Start of Data in this exercise
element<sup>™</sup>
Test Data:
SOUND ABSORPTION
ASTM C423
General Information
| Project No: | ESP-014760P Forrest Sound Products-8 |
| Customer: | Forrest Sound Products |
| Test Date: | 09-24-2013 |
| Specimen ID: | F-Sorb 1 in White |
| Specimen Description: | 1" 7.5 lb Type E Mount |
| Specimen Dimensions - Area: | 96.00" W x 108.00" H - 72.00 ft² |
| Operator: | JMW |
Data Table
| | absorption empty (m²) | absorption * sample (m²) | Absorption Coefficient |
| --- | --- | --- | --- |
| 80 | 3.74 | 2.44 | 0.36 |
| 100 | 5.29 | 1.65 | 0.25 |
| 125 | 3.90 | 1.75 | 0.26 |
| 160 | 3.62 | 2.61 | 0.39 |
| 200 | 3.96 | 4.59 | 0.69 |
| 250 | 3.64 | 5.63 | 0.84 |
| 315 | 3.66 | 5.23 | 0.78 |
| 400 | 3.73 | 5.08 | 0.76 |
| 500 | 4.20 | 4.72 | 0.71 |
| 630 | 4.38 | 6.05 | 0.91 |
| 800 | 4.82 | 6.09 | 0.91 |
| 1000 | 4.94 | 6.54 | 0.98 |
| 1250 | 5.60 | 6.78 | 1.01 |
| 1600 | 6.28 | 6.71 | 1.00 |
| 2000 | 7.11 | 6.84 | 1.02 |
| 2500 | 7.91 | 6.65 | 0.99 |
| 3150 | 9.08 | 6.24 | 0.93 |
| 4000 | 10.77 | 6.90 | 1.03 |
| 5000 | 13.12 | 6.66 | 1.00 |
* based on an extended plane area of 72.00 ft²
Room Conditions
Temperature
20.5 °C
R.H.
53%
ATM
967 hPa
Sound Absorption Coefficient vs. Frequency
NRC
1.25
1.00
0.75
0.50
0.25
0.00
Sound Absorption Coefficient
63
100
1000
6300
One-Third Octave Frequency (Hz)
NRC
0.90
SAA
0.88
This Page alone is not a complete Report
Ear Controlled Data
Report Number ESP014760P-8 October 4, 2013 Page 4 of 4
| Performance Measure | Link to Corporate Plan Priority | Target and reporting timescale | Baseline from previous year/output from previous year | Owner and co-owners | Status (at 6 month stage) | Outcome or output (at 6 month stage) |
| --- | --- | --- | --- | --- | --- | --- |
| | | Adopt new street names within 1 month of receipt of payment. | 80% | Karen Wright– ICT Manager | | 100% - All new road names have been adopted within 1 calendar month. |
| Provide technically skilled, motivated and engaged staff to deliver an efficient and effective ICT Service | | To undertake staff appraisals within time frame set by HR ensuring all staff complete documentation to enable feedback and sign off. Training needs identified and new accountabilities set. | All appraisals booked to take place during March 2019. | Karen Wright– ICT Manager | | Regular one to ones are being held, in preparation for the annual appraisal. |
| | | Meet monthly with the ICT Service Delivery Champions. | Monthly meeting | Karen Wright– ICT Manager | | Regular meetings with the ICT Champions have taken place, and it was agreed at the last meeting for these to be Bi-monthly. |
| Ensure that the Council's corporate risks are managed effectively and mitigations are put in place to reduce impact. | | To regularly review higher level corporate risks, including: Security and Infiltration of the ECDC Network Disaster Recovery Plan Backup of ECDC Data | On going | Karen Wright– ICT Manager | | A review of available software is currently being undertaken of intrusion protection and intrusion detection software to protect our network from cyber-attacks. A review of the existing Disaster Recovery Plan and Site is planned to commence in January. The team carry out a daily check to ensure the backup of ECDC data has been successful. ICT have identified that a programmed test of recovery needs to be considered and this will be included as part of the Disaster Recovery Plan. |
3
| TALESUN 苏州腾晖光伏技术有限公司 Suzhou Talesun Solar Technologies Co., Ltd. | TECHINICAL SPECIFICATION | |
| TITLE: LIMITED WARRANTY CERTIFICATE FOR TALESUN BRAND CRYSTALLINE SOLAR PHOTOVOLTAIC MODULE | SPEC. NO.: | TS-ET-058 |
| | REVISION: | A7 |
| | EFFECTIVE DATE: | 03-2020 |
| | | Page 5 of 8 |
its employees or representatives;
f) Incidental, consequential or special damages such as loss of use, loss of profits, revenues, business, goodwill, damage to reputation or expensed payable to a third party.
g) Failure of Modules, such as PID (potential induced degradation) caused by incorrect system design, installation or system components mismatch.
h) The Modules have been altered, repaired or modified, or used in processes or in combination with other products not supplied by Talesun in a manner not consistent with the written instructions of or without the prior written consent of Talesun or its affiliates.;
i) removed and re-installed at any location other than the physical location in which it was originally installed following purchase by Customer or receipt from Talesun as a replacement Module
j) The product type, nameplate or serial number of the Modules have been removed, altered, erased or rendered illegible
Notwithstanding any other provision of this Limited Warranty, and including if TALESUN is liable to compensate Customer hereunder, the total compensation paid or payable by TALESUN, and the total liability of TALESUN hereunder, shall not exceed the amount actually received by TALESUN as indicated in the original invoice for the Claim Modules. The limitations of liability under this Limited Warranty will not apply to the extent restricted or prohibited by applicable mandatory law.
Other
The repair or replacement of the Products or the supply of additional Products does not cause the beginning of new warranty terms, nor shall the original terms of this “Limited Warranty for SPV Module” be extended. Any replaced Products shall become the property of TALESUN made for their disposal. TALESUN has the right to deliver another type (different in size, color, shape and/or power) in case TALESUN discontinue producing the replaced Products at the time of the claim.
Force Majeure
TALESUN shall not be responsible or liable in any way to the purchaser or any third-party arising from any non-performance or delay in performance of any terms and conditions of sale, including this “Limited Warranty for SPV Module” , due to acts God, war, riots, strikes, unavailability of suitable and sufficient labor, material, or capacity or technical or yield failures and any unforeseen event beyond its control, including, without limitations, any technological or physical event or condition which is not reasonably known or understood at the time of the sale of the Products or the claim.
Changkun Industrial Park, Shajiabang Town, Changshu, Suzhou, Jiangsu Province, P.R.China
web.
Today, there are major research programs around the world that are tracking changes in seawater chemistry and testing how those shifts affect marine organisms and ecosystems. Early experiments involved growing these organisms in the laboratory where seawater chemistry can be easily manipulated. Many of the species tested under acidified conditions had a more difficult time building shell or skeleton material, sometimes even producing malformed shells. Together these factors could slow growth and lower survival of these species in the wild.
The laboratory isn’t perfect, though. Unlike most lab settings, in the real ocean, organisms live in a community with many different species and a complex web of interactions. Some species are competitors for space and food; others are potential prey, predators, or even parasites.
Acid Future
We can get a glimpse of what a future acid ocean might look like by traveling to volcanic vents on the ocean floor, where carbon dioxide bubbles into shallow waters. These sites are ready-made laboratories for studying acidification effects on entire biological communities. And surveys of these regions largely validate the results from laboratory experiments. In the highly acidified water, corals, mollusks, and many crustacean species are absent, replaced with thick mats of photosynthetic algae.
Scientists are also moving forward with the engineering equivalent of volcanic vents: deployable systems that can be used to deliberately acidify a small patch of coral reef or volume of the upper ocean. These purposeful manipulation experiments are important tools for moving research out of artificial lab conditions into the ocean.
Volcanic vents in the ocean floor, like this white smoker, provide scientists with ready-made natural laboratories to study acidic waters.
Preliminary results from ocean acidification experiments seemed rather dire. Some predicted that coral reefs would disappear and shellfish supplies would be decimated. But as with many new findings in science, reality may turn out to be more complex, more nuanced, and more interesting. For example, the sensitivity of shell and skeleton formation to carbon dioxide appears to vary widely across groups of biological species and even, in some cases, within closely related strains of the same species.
End of Data in this exercise
> [Aim of the exercise]: Repeat every record, keeping each line exactly as it is.

> [Answer for this exercise]:
element<sup>™</sup>
Test Data:
SOUND ABSORPTION
ASTM C423
General Information
| Project No: | ESP-014760P Forrest Sound Products-8 |
| Customer: | Forrest Sound Products |
| Test Date: | 09-24-2013 |
| Specimen ID: | F-Sorb 1 in White |
| Specimen Description: | 1" 7.5 lb Type E Mount |
| Specimen Dimensions - Area: | 96.00" W x 108.00" H - 72.00 ft² |
| Operator: | JMW |
Data Table
| | absorption empty (m²) | absorption * sample (m²) | Absorption Coefficient |
| --- | --- | --- | --- |
| 80 | 3.74 | 2.44 | 0.36 |
| 100 | 5.29 | 1.65 | 0.25 |
| 125 | 3.90 | 1.75 | 0.26 |
| 160 | 3.62 | 2.61 | 0.39 |
| 200 | 3.96 | 4.59 | 0.69 |
| 250 | 3.64 | 5.63 | 0.84 |
| 315 | 3.66 | 5.23 | 0.78 |
| 400 | 3.73 | 5.08 | 0.76 |
| 500 | 4.20 | 4.72 | 0.71 |
| 630 | 4.38 | 6.05 | 0.91 |
| 800 | 4.82 | 6.09 | 0.91 |
| 1000 | 4.94 | 6.54 | 0.98 |
| 1250 | 5.60 | 6.78 | 1.01 |
| 1600 | 6.28 | 6.71 | 1.00 |
| 2000 | 7.11 | 6.84 | 1.02 |
| 2500 | 7.91 | 6.65 | 0.99 |
| 3150 | 9.08 | 6.24 | 0.93 |
| 4000 | 10.77 | 6.90 | 1.03 |
| 5000 | 13.12 | 6.66 | 1.00 |
* based on an extended plane area of 72.00 ft²
Room Conditions
Temperature
20.5 °C
R.H.
53%
ATM
967 hPa
Sound Absorption Coefficient vs. Frequency
NRC
1.25
1.00
0.75
0.50
0.25
0.00
Sound Absorption Coefficient
63
100
1000
6300
One-Third Octave Frequency (Hz)
NRC
0.90
SAA
0.88
This Page alone is not a complete Report
Ear Controlled Data
Report Number ESP014760P-8 October 4, 2013 Page 4 of 4
| Performance Measure | Link to Corporate Plan Priority | Target and reporting timescale | Baseline from previous year/output from previous year | Owner and co-owners | Status (at 6 month stage) | Outcome or output (at 6 month stage) |
| --- | --- | --- | --- | --- | --- | --- |
| | | Adopt new street names within 1 month of receipt of payment. | 80% | Karen Wright– ICT Manager | | 100% - All new road names have been adopted within 1 calendar month. |
| Provide technically skilled, motivated and engaged staff to deliver an efficient and effective ICT Service | | To undertake staff appraisals within time frame set by HR ensuring all staff complete documentation to enable feedback and sign off. Training needs identified and new accountabilities set. | All appraisals booked to take place during March 2019. | Karen Wright– ICT Manager | | Regular one to ones are being held, in preparation for the annual appraisal. |
| | | Meet monthly with the ICT Service Delivery Champions. | Monthly meeting | Karen Wright– ICT Manager | | Regular meetings with the ICT Champions have taken place, and it was agreed at the last meeting for these to be Bi-monthly. |
| Ensure that the Council's corporate risks are managed effectively and mitigations are put in place to reduce impact. | | To regularly review higher level corporate risks, including: Security and Infiltration of the ECDC Network Disaster Recovery Plan Backup of ECDC Data | On going | Karen Wright– ICT Manager | | A review of available software is currently being undertaken of intrusion protection and intrusion detection software to protect our network from cyber-attacks. A review of the existing Disaster Recovery Plan and Site is planned to commence in January. The team carry out a daily check to ensure the backup of ECDC data has been successful. ICT have identified that a programmed test of recovery needs to be considered and this will be included as part of the Disaster Recovery Plan. |
3
| TALESUN 苏州腾晖光伏技术有限公司 Suzhou Talesun Solar Technologies Co., Ltd. | TECHINICAL SPECIFICATION | |
| TITLE: LIMITED WARRANTY CERTIFICATE FOR TALESUN BRAND CRYSTALLINE SOLAR PHOTOVOLTAIC MODULE | SPEC. NO.: | TS-ET-058 |
| | REVISION: | A7 |
| | EFFECTIVE DATE: | 03-2020 |
| | | Page 5 of 8 |
its employees or representatives;
f) Incidental, consequential or special damages such as loss of use, loss of profits, revenues, business, goodwill, damage to reputation or expensed payable to a third party.
g) Failure of Modules, such as PID (potential induced degradation) caused by incorrect system design, installation or system components mismatch.
h) The Modules have been altered, repaired or modified, or used in processes or in combination with other products not supplied by Talesun in a manner not consistent with the written instructions of or without the prior written consent of Talesun or its affiliates.;
i) removed and re-installed at any location other than the physical location in which it was originally installed following purchase by Customer or receipt from Talesun as a replacement Module
j) The product type, nameplate or serial number of the Modules have been removed, altered, erased or rendered illegible
Notwithstanding any other provision of this Limited Warranty, and including if TALESUN is liable to compensate Customer hereunder, the total compensation paid or payable by TALESUN, and the total liability of TALESUN hereunder, shall not exceed the amount actually received by TALESUN as indicated in the original invoice for the Claim Modules. The limitations of liability under this Limited Warranty will not apply to the extent restricted or prohibited by applicable mandatory law.
Other
The repair or replacement of the Products or the supply of additional Products does not cause the beginning of new warranty terms, nor shall the original terms of this “Limited Warranty for SPV Module” be extended. Any replaced Products shall become the property of TALESUN made for their disposal. TALESUN has the right to deliver another type (different in size, color, shape and/or power) in case TALESUN discontinue producing the replaced Products at the time of the claim.
Force Majeure
TALESUN shall not be responsible or liable in any way to the purchaser or any third-party arising from any non-performance or delay in performance of any terms and conditions of sale, including this “Limited Warranty for SPV Module” , due to acts God, war, riots, strikes, unavailability of suitable and sufficient labor, material, or capacity or technical or yield failures and any unforeseen event beyond its control, including, without limitations, any technological or physical event or condition which is not reasonably known or understood at the time of the sale of the Products or the claim.
Changkun Industrial Park, Shajiabang Town, Changshu, Suzhou, Jiangsu Province, P.R.China
web.
Today, there are major research programs around the world that are tracking changes in seawater chemistry and testing how those shifts affect marine organisms and ecosystems. Early experiments involved growing these organisms in the laboratory where seawater chemistry can be easily manipulated. Many of the species tested under acidified conditions had a more difficult time building shell or skeleton material, sometimes even producing malformed shells. Together these factors could slow growth and lower survival of these species in the wild.
The laboratory isn’t perfect, though. Unlike most lab settings, in the real ocean, organisms live in a community with many different species and a complex web of interactions. Some species are competitors for space and food; others are potential prey, predators, or even parasites.
Acid Future
We can get a glimpse of what a future acid ocean might look like by traveling to volcanic vents on the ocean floor, where carbon dioxide bubbles into shallow waters. These sites are ready-made laboratories for studying acidification effects on entire biological communities. And surveys of these regions largely validate the results from laboratory experiments. In the highly acidified water, corals, mollusks, and many crustacean species are absent, replaced with thick mats of photosynthetic algae.
Scientists are also moving forward with the engineering equivalent of volcanic vents: deployable systems that can be used to deliberately acidify a small patch of coral reef or volume of the upper ocean. These purposeful manipulation experiments are important tools for moving research out of artificial lab conditions into the ocean.
Volcanic vents in the ocean floor, like this white smoker, provide scientists with ready-made natural laboratories to study acidic waters.
Preliminary results from ocean acidification experiments seemed rather dire. Some predicted that coral reefs would disappear and shellfish supplies would be decimated. But as with many new findings in science, reality may turn out to be more complex, more nuanced, and more interesting. For example, the sensitivity of shell and skeleton formation to carbon dioxide appears to vary widely across groups of biological species and even, in some cases, within closely related strains of the same species.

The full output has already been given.